■ WORKING DATA ■
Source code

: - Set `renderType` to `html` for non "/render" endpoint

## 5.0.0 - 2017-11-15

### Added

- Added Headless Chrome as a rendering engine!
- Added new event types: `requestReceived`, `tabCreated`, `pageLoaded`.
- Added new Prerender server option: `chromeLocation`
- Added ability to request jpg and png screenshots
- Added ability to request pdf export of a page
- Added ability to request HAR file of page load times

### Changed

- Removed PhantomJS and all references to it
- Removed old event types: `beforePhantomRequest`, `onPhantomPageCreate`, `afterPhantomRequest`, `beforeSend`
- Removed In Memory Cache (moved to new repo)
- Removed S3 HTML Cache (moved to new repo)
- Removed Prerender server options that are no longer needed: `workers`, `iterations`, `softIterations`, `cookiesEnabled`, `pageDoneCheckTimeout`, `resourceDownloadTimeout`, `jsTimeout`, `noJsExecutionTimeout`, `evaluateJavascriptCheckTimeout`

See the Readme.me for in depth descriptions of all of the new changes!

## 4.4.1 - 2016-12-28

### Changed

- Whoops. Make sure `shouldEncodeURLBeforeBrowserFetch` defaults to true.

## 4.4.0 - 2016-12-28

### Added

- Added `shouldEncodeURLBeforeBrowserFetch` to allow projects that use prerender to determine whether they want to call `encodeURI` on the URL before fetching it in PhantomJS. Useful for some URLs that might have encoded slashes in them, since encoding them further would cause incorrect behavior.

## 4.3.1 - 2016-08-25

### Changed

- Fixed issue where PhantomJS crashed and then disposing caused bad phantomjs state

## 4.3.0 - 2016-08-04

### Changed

■ WHAT IS BEING ASKED ■
Rewrite the data above, putting "Dropped" wherever "Removed" appears and leaving everything else untouched.

■ TASK ANSWER ■
Source code

: - Set `renderType` to `html` for non "/render" endpoint

## 5.0.0 - 2017-11-15

### Added

- Added Headless Chrome as a rendering engine!
- Added new event types: `requestReceived`, `tabCreated`, `pageLoaded`.
- Added new Prerender server option: `chromeLocation`
- Added ability to request jpg and png screenshots
- Added ability to request pdf export of a page
- Added ability to request HAR file of page load times

### Changed

- Dropped PhantomJS and all references to it
- Dropped old event types: `beforePhantomRequest`, `onPhantomPageCreate`, `afterPhantomRequest`, `beforeSend`
- Dropped In Memory Cache (moved to new repo)
- Dropped S3 HTML Cache (moved to new repo)
- Dropped Prerender server options that are no longer needed: `workers`, `iterations`, `softIterations`, `cookiesEnabled`, `pageDoneCheckTimeout`, `resourceDownloadTimeout`, `jsTimeout`, `noJsExecutionTimeout`, `evaluateJavascriptCheckTimeout`

See the Readme.me for in depth descriptions of all of the new changes!

## 4.4.1 - 2016-12-28

### Changed

- Whoops. Make sure `shouldEncodeURLBeforeBrowserFetch` defaults to true.

## 4.4.0 - 2016-12-28

### Added

- Added `shouldEncodeURLBeforeBrowserFetch` to allow projects that use prerender to determine whether they want to call `encodeURI` on the URL before fetching it in PhantomJS. Useful for some URLs that might have encoded slashes in them, since encoding them further would cause incorrect behavior.

## 4.3.1 - 2016-08-25

### Changed

- Fixed issue where PhantomJS crashed and then disposing caused bad phantomjs state

## 4.3.0 - 2016-08-04

### Changed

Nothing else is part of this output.